Information supplied.
***
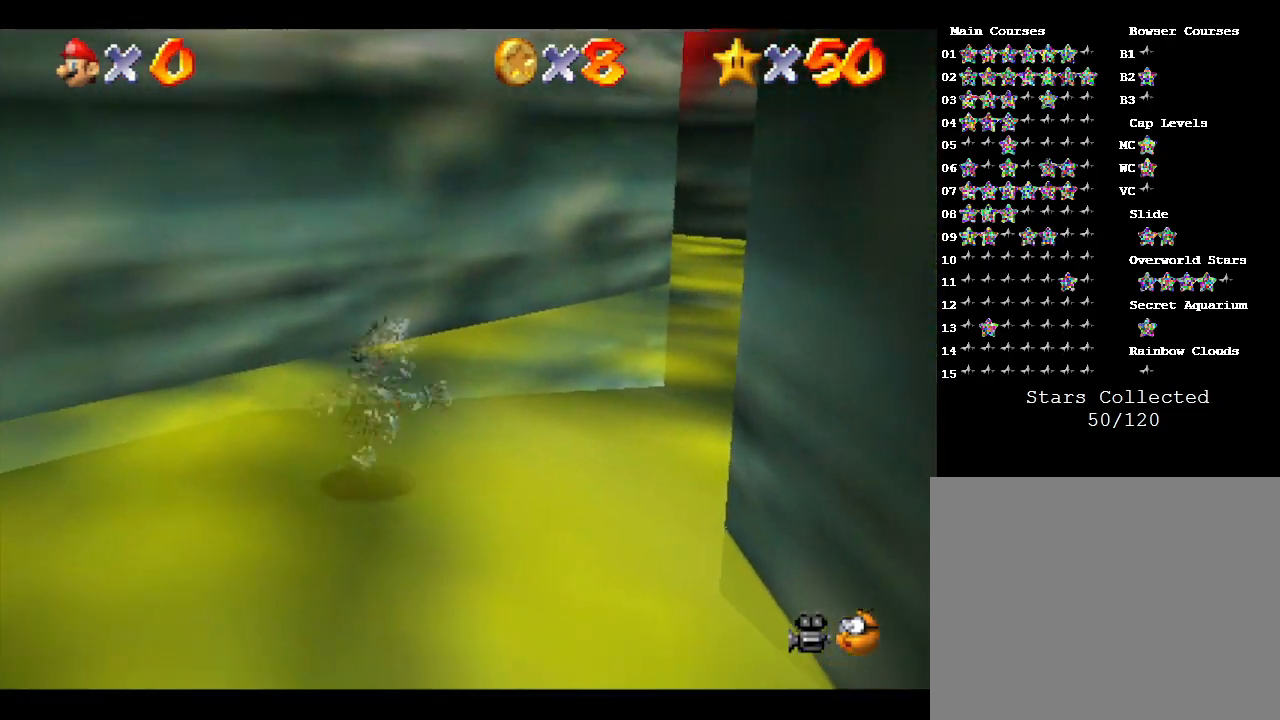
{"buttons": [], "left_stick": "up", "events": [[467, "left_stick", "up"]]}
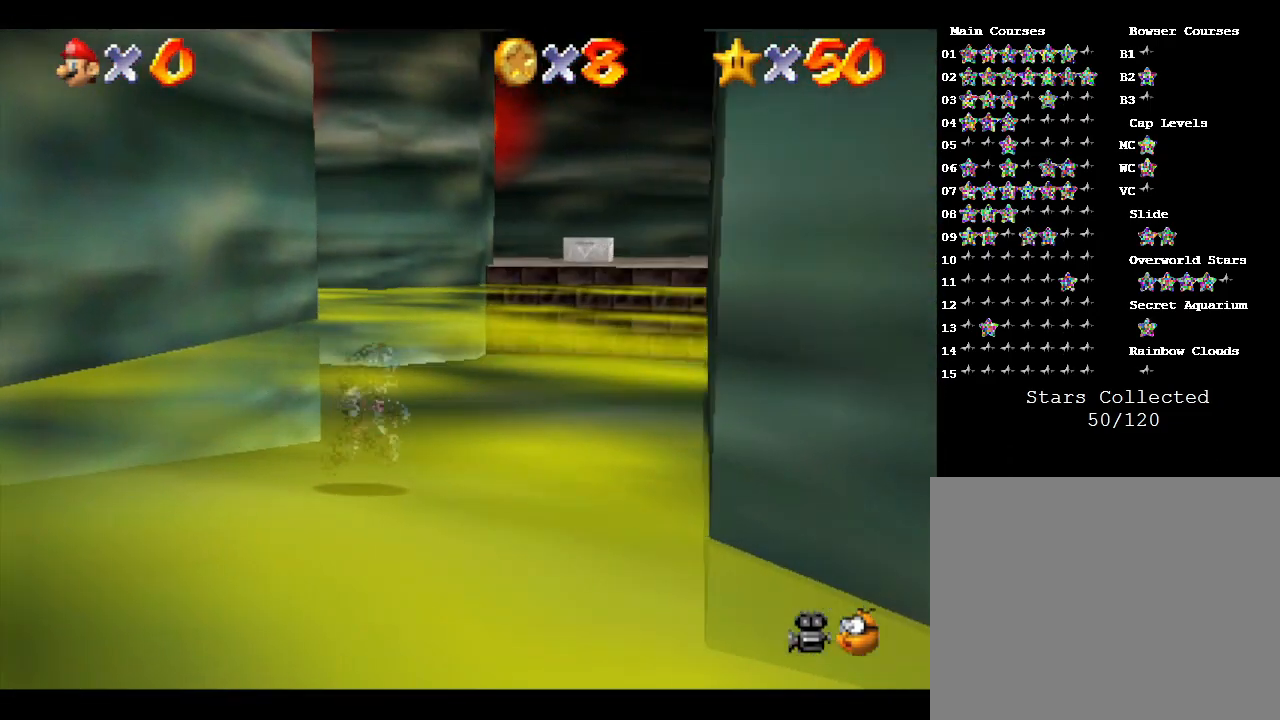
{"buttons": [], "left_stick": "up", "events": []}
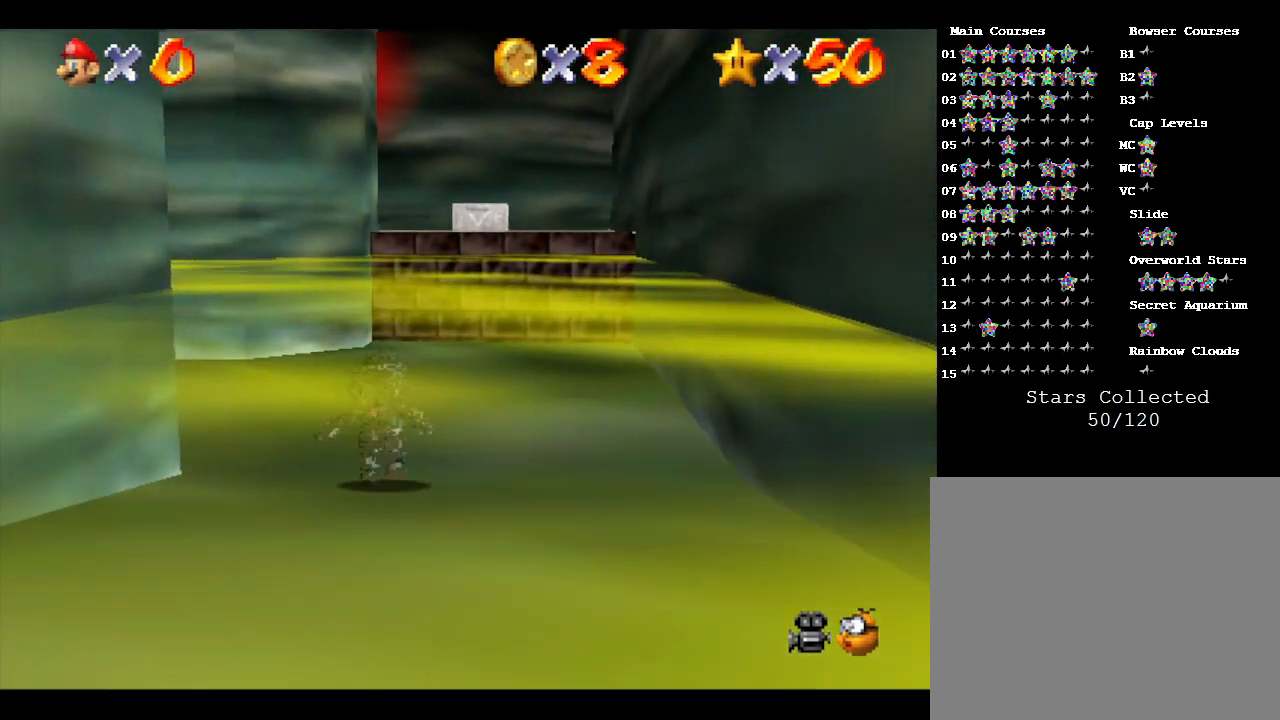
{"buttons": [], "left_stick": "up-left", "events": [[333, "left_stick", "up-left"]]}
***
What is being asked.
Write out the listing above exactly, images omitted.

Response to the exercise.
{"buttons": [], "left_stick": "up", "events": [[467, "left_stick", "up"]]}
{"buttons": [], "left_stick": "up", "events": []}
{"buttons": [], "left_stick": "up-left", "events": [[333, "left_stick", "up-left"]]}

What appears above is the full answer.